Выбрать главу

Сегодня на стадионе должен был быть футбольный матч, многие собрались пойти. До игры оставалось три часа. Договорились не расходиться по домам.

Капал редкий теплый дождь, тепло светило солнце. Высоко летали ласточки. Пахло мокрой пылью, блестело, парило. В последние сентябрьские дни природа дышала хорошо и вольно, она вдруг объявила о себе в промышленном районе…

И Ткаченко попросил спеть. Его твердо очерченное лицо своей чернотой напоминало фотонегатив.

Оконченная работа и будущий праздник футбола объединяли шахтеров азартом, страстью и свободой. Настроение у всех было прекрасное.

Но о чем же петь?

— Тю, чудной! — удивился Кердода, и его скуластое лисье лицо было веселым и лукавым. — Да никто песни толковой не знает!

— Разве не знает? — спросил Ткаченко.

— А теперь бала-бала вместо песни, — ответил Кердода.

— Нет, надо хорошую песню, — сказал Ткаченко. — Я ухожу.

Он бодро улыбнулся.

— Куда ты от нас уйдешь? — громко спросил Лебеденко. — Мы с тобой до смерти здесь пробудем! Верно, Саня?

Он обнял Ткаченко. Серые капли дождя текли по его черным щекам, толстые запекшиеся губы держали грубое привычное выражение деловой доброжелательности. В душе Лебеденко был замкнут, там болело свое.

— Я от вас ухожу, — повторил Ткаченко. — Я уже место нашел.

— Даже место нашел? — засмеялся Лебеденко. — Во даешь!

Он еще бы много сказал, но Ткаченко его попросил:

— Ты все знаешь. Спойте на прощание.

Лебеденко промолчал. Он не стал утешать. Ткаченко не желал утешений, да и что было в них толку?

Он насупился и запел:

Степь да степь кругом. Путь далек лежит. Там в степи глухой Умирал ямщик.

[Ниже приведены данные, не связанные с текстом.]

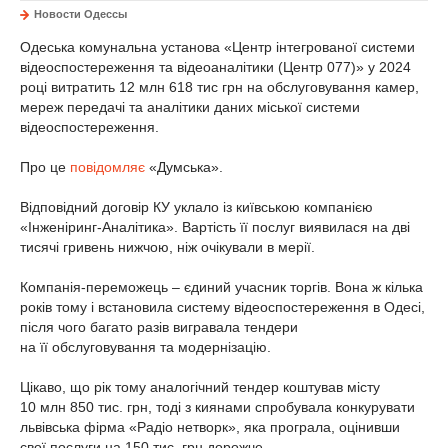
Новости Одессы
Одеська комунальна установа «Центр інтегрованої системи
відеоспостереження та відеоаналітики (Центр 077)» у 2024
році витратить 12 млн 618 тис грн на обслуговування камер,
мереж передачі та аналітики даних міської системи
відеоспостереження.
Про це
повідомляє
«Думська».
Відповідний договір КУ уклало із київською компанією
«Інженіринг-Аналітика». Вартість її послуг виявилася на дві
тисячі гривень нижчою, ніж очікували в мерії.
Компанія-переможець – єдиний учасник торгів. Вона ж кілька
років тому і встановила систему відеоспостереження в Одесі,
після чого багато разів вигравала тендери
на її обслуговування та модернізацію.
Цікаво, що рік тому аналогічний тендер коштував місту
10 млн 850 тис. грн, тоді з киянами спробувала конкурувати
львівська фірма «Радіо нетворк», яка програла, оцінивши
свої послуги на 150 тис. грн дорожче.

— Не-не! — перебил Кердода в ту секунду, когда Лебеденко надеялся, что ему подпоют. — Это по пьянке петь!

— Много ты понимаешь, — с досадой сказал бригадир. — Народная песня, понял!

— Все равно только по пьянке поют! — стал дразнить Кердода и, выбежав вперед, повернулся, хлопнул в ладоши, потом хлопнул по коленям и пошел задом наперед, смеясь Лебеденко и пританцовывая.

Где же это видано, Где ж это слыхано? Чтобы курочка бычка родила, Поросеночек яичко снес, На высокую поличку взнес!!

Кердода размахивал руками, как в лезгинке, потом подбоченился и задробил ногами на месте, играя плечами. Ремешок самоспасателя сполз с плеча на локтевой изгиб. Кердода стряхнул самоспасатель на землю.

Безрукий клеть обокрал, Глухому в окно подавал, Безносый табак нюхал, Безгубый трубку курил, Немой за старостой пошел? И-эх!

Он крикнул это «и-эх!» так неистово и лихо, что у него перехватило горло. Он мотнул головой и заперхал.

— Хм! — одобрительно сказал Лебеденко. — Все-таки есть в тебе искра божья, чертов Кердода! Вот только все наперекор лезешь…

— А искусство свободно, — ответил Кердода. — Это тебе не «Жигули».

— При чем тут «Жигули»?

— А при том. Хорошая, видать, машина?

— Брось ты эту машину! — попросил Ткаченко с властью в голосе, которую неожиданно почувствовал в эту минуту. — Давай еще.

— Хорошая машина! — как будто вызывающе сказал Лебеденко. — Вчера за сорок минут был в Жданове. Море теплое. Жалко — цветет.

— Ты раб вещей, Николай Михайлович, — ответил Кердода. — Оттого ты всегда смурной. Это смертельная бацилла двадцатого века.

— Дурак ты, — отмахнулся Лебеденко. — «Двадцатого века»!.. Ты бы лучше так пахал, как языком чешешь.

— А, задело! — вымолвил Кердода. — То-то и оно. — И, поглядев на Ткаченко, кивнул: — Что тебе выдать?

— Ну эту… — задумался Ткаченко, и на его стянутом коркой лице опустились веки и поднялись, открыв сияющие белки.

Лебеденко ждал, что тот захочет печальную, тоскливую песню, и понимал, что надо будет поддержать, угрюмо и дружно рвануть хором что-то похожее на «ты, товарищ мой, не попомни зла», но настроение после того, как он вспомнил ночь на море, стало поганое. Уж лучше бы не бахвалился.

— Эту… — сказал Ткаченко. — Что дети любят. Помнишь?

— Что дети любят? — переспросил Кердода. — Да какую же?

— Разве не помнишь? Ты моей Машке пел, она смеялась… Ну?